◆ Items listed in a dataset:
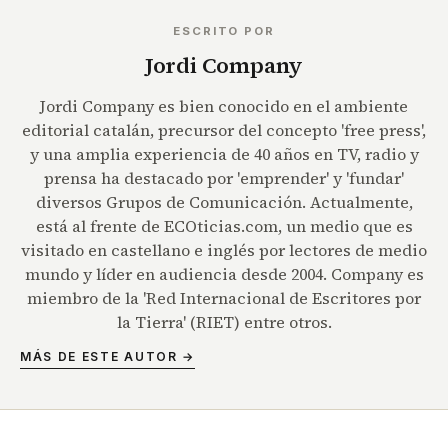
ESCRITO POR
Jordi Company
Jordi Company es bien conocido en el ambiente
editorial catalán, precursor del concepto 'free press',
y una amplia experiencia de 40 años en TV, radio y
prensa ha destacado por 'emprender' y 'fundar'
diversos Grupos de Comunicación. Actualmente,
está al frente de ECOticias.com, un medio que es
visitado en castellano e inglés por lectores de medio
mundo y líder en audiencia desde 2004. Company es
miembro de la 'Red Internacional de Escritores por
la Tierra' (RIET) entre otros.
MÁS DE ESTE AUTOR →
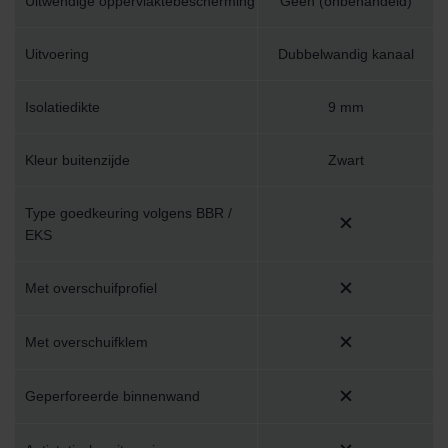
Uitwendige oppervlaktebescherming
Geen (onbehandeld)
Uitvoering
Dubbelwandig kanaal
Isolatiedikte
9 mm
Kleur buitenzijde
Zwart
Type goedkeuring volgens BBR /
EKS
Met overschuifprofiel
Met overschuifklem
Geperforeerde binnenwand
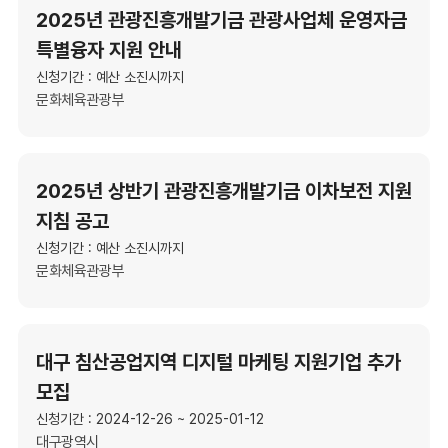
2025년 관광진흥개발기금 관광사업체 운영자금
특별융자 지원 안내
신청기간 : 예산 소진시까지
문화체육관광부
2025년 상반기 관광진흥개발기금 이차보전 지원
지침 공고
신청기간 : 예산 소진시까지
문화체육관광부
대구 침산공업지역 디지털 마케팅 지원기업 추가
모집
신청기간 : 2024-12-26 ~ 2025-01-12
대구광역시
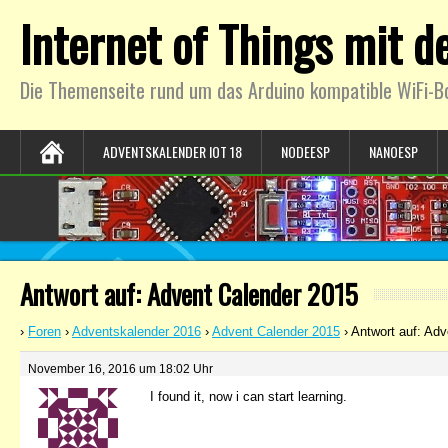
Internet of Things mit 
Die Themenseite rund um das Arduino kompatible WiFi-B
ADVENTSKALENDER IOT 18
NODEESP
NANOESP
Antwort auf: Advent Calender 2015
›
Foren
›
Adventskalender 2016
›
Advent Calender 2015
›
Antwort auf: Ad
November 16, 2016 um 18:02 Uhr
I found it, now i can start learning.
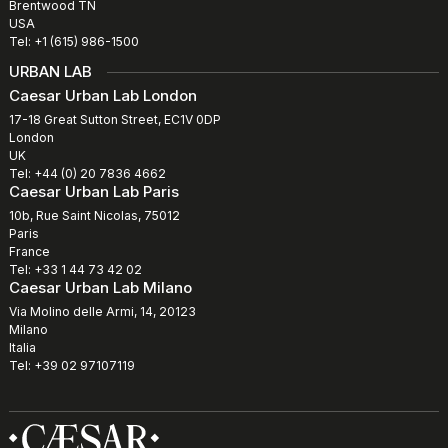
Brentwood TN
USA
Tel: +1 (615) 986-1500
URBAN LAB
Caesar Urban Lab London
17-18 Great Sutton Street, EC1V 0DP
London
UK
Tel: +44 (0) 20 7836 4662
Caesar Urban Lab Paris
10b, Rue Saint Nicolas, 75012
Paris
France
Tel: +33 1 44 73 42 02
Caesar Urban Lab Milano
Via Molino delle Armi, 14, 20123
Milano
Italia
Tel: +39 02 97107119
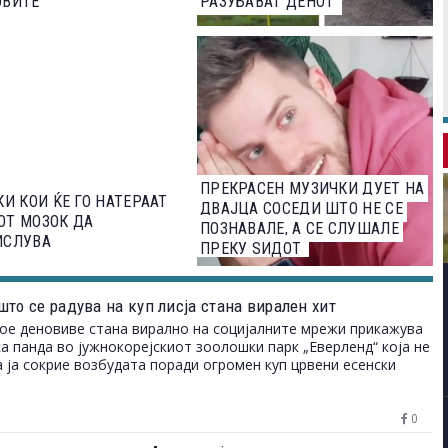
ВИТЕ“
РАЗУБАВАТ ДЕНОТ
ПРЕКРАСЕН МУЗИЧКИ ДУЕТ НА
КИ КОИ ЌЕ ГО НАТЕРААТ
ДВАЈЦА СОСЕДИ ШТО НЕ СЕ
ОТ МОЗОК ДА
ПОЗНАВАЛЕ, А СЕ СЛУШАЛЕ
ИСЛУВА
ПРЕКУ ЅИДОТ
то се радува на куп лисја стана вирален хит
ое деновиве стана вирално на социјалните мрежи прикажува
а панда во јужнокорејскиот зоолошки парк „Еверленд“ која не
 ја сокрие возбудата поради огромен куп црвени есенски
0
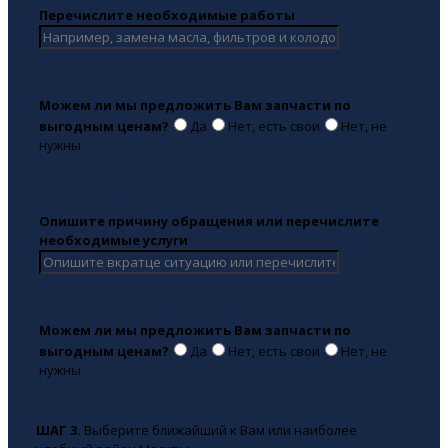
Перечислите необходимые работы
Можем ли мы предложить Вам запчасти по
выгодным ценам?
Да
Нет, есть свои
Нет, не
нужны
Опишите причину обращения или перечислите
необходимые услуги
Можем ли мы предложить Вам запчасти по
выгодным ценам?
Да
Нет, есть свои
Нет, не
нужны
ШАГ 3.
Выберите ближайший к Вам или наиболее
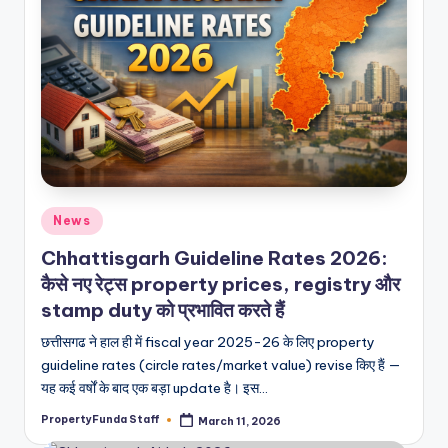
Posted
News
in
Chhattisgarh Guideline Rates 2026:
कैसे नए रेट्स property prices, registry और
stamp duty को प्रभावित करते हैं
छत्तीसगढ ने हाल ही में fiscal year 2025-26 के लिए property
guideline rates (circle rates/market value) revise किए हैं —
यह कई वर्षों के बाद एक बड़ा update है। इस…
PropertyFunda Staff
March 11, 2026
Posted
by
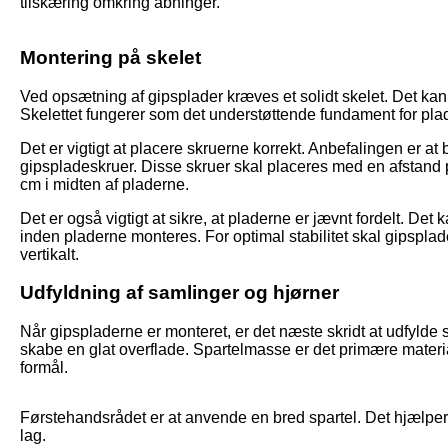
tilskæring omkring åbninger.
Montering på skelet
Ved opsætning af gipsplader kræves et solidt skelet. Det kan 
Skelettet fungerer som det understøttende fundament for pla
Det er vigtigt at placere skruerne korrekt. Anbefalingen er a
gipspladeskruer. Disse skruer skal placeres med en afstand
cm i midten af pladerne.
Det er også vigtigt at sikre, at pladerne er jævnt fordelt. Det 
inden pladerne monteres. For optimal stabilitet skal gipspla
vertikalt.
Udfyldning af samlinger og hjørner
Når gipspladerne er monteret, er det næste skridt at udfylde 
skabe en glat overflade. Spartelmasse er det primære materia
formål.
Førstehandsrådet er at anvende en bred spartel. Det hjælper 
lag.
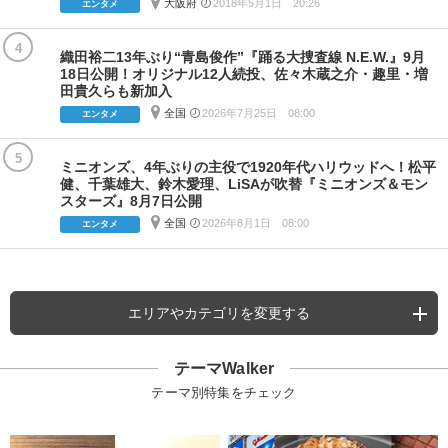
大阪府
2018年5月1日 20:26
エンタメ
4
織田裕二13年ぶり“青島俊作”『踊る大捜査線 N.E.W.』9月
18日公開！オリジナル12人続投、佐々木蔵之介・趣里・増
田貴久らも新加入
全国
2026年7月25日 08:00
エンタメ
5
ミニオンズ、4年ぶりの主役で1920年代ハリウッドへ！松平
健、千葉雄大、鈴木愛理、LiSAが吹替『ミニオンズ＆モン
スターズ』8月7日公開
全国
2026年8月1日 08:00
エンタメ
エリアやカテゴリを変更する
テーマWalker
テーマ別特集をチェック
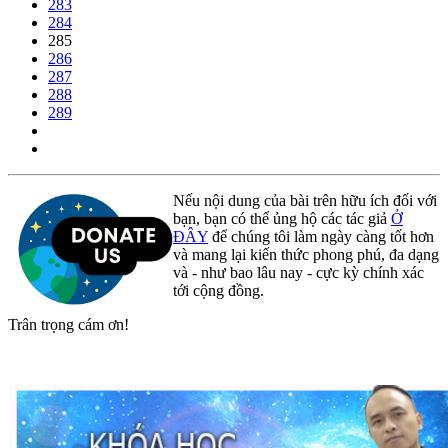
283
284
285
286
287
288
289
Nếu nội dung của bài trên hữu ích đối với
bạn, bạn có thể ủng hộ các tác giả
Ở
ĐÂY
để chúng tôi làm ngày càng tốt hơn
và mang lại kiến thức phong phú, đa dạng
và - như bao lâu nay - cực kỳ chính xác
tới cộng đồng.
Trân trọng cám ơn!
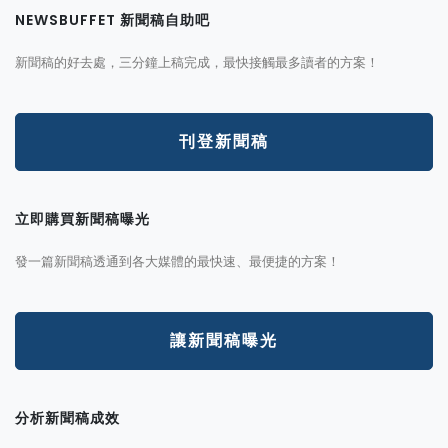
NEWSBUFFET 新聞稿自助吧
新聞稿的好去處，三分鐘上稿完成，最快接觸最多讀者的方案！
刊登新聞稿
立即購買新聞稿曝光
發一篇新聞稿透通到各大媒體的最快速、最便捷的方案！
讓新聞稿曝光
分析新聞稿成效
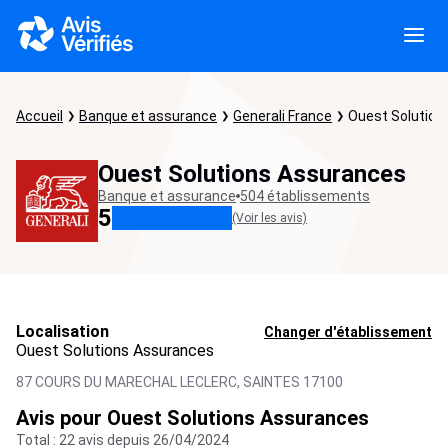
Accueil
Banque et assurance
Generali France
Ouest Solution
Ouest Solutions Assurances
Banque et assurance
504 établissements
5
(Voir les avis)
Localisation
Changer d'établissement
Ouest Solutions Assurances
87 COURS DU MARECHAL LECLERC,
SAINTES
17100
Avis pour Ouest Solutions Assurances
Total : 22 avis depuis 26/04/2024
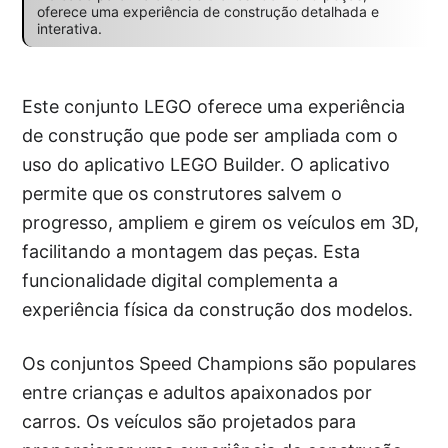
oferece uma experiência de construção detalhada e
interativa.
Este conjunto LEGO oferece uma experiência
de construção que pode ser ampliada com o
uso do aplicativo LEGO Builder. O aplicativo
permite que os construtores salvem o
progresso, ampliem e girem os veículos em 3D,
facilitando a montagem das peças. Esta
funcionalidade digital complementa a
experiência física da construção dos modelos.
Os conjuntos Speed Champions são populares
entre crianças e adultos apaixonados por
carros. Os veículos são projetados para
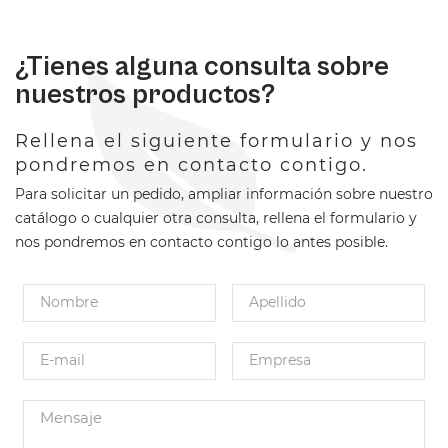
¿Tienes alguna consulta sobre
nuestros productos?
Rellena el siguiente formulario y nos
pondremos en contacto contigo.
Para solicitar un pedido, ampliar información sobre nuestro
catálogo o cualquier otra consulta, rellena el formulario y
nos pondremos en contacto contigo lo antes posible.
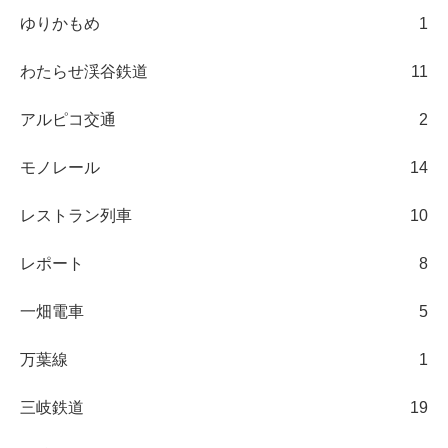
ゆりかもめ
1
わたらせ渓谷鉄道
11
アルピコ交通
2
モノレール
14
レストラン列車
10
レポート
8
一畑電車
5
万葉線
1
三岐鉄道
19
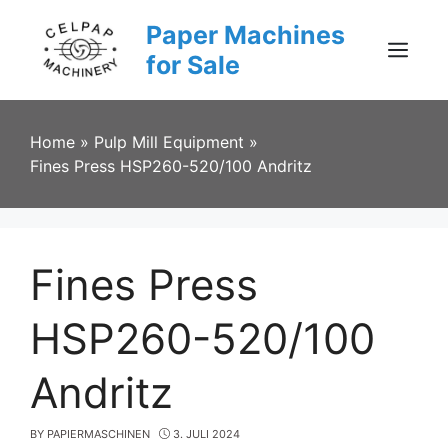
Skip
Paper Machines
to
content
for Sale
Menu
Home
»
Pulp Mill Equipment
»
Fines Press HSP260-520/100 Andritz
Fines Press
HSP260-520/100
Andritz
BY
PAPIERMASCHINEN
3. JULI 2024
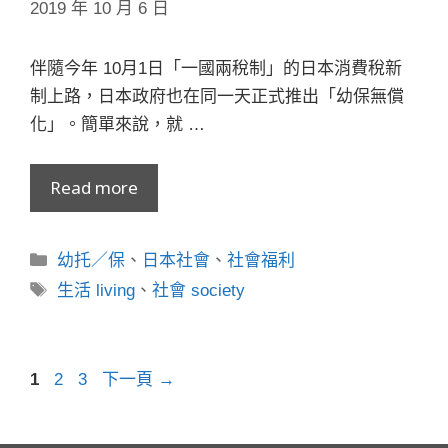
2019 年 10 月 6 日
伴隨今年 10月1日「一國兩稅制」的日本消費稅新
制上路，日本政府也在同一天正式推出「幼保無償
化」。簡單來說，就 …
Read more
分
幼托／保
、
日本社會
、
社會福利
類
標
生活 living
、
社會 society
籤
頁
頁
頁
1
2
3
下一頁
→
面
面
面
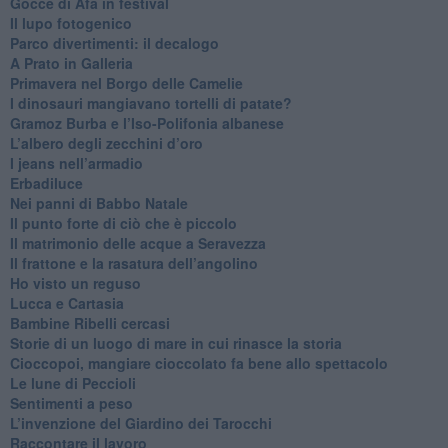
​Gocce di Afa in festival
​Il lupo fotogenico
​Parco divertimenti: il decalogo
​A Prato in Galleria
​Primavera nel Borgo delle Camelie
I dinosauri mangiavano tortelli di patate?
​Gramoz Burba e l’Iso-Polifonia albanese
L’albero degli zecchini d’oro
​I jeans nell’armadio
Erbadiluce
Nei panni di Babbo Natale
​Il punto forte di ciò che è piccolo
​Il matrimonio delle acque a Seravezza
​Il frattone e la rasatura dell’angolino
​Ho visto un reguso
Lucca e Cartasia
Bambine Ribelli cercasi
Storie di un luogo di mare in cui rinasce la storia
Cioccopoi, mangiare cioccolato fa bene allo spettacolo
​Le lune di Peccioli
​Sentimenti a peso
​L’invenzione del Giardino dei Tarocchi
​Raccontare il lavoro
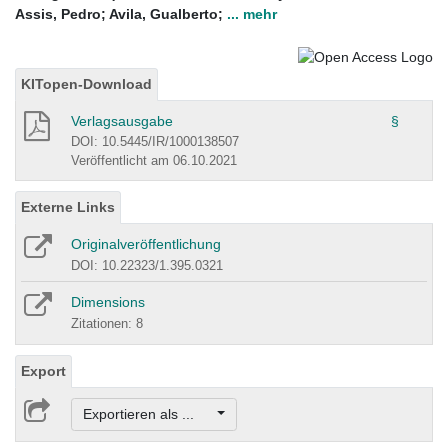
Assis, Pedro
;
Avila, Gualberto
;
... mehr
KITopen-Download
Verlagsausgabe
§
DOI: 10.5445/IR/1000138507
Veröffentlicht am 06.10.2021
Externe Links
Originalveröffentlichung
DOI: 10.22323/1.395.0321
Dimensions
Zitationen: 8
Export
Exportieren als ...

◆ ASSIGNMENT: Starting with the line containing "Assis, Pedro" and going on through the last line of the items, write those lines out again, switching "Veröffentlicht" to "Publiziert" and keeping everything else the same.

◆ OUTPUT FOR THIS EXERCISE:
Assis, Pedro
;
Avila, Gualberto
;
... mehr
KITopen-Download
Verlagsausgabe
§
DOI: 10.5445/IR/1000138507
Publiziert am 06.10.2021
Externe Links
Originalveröffentlichung
DOI: 10.22323/1.395.0321
Dimensions
Zitationen: 8
Export
Exportieren als ...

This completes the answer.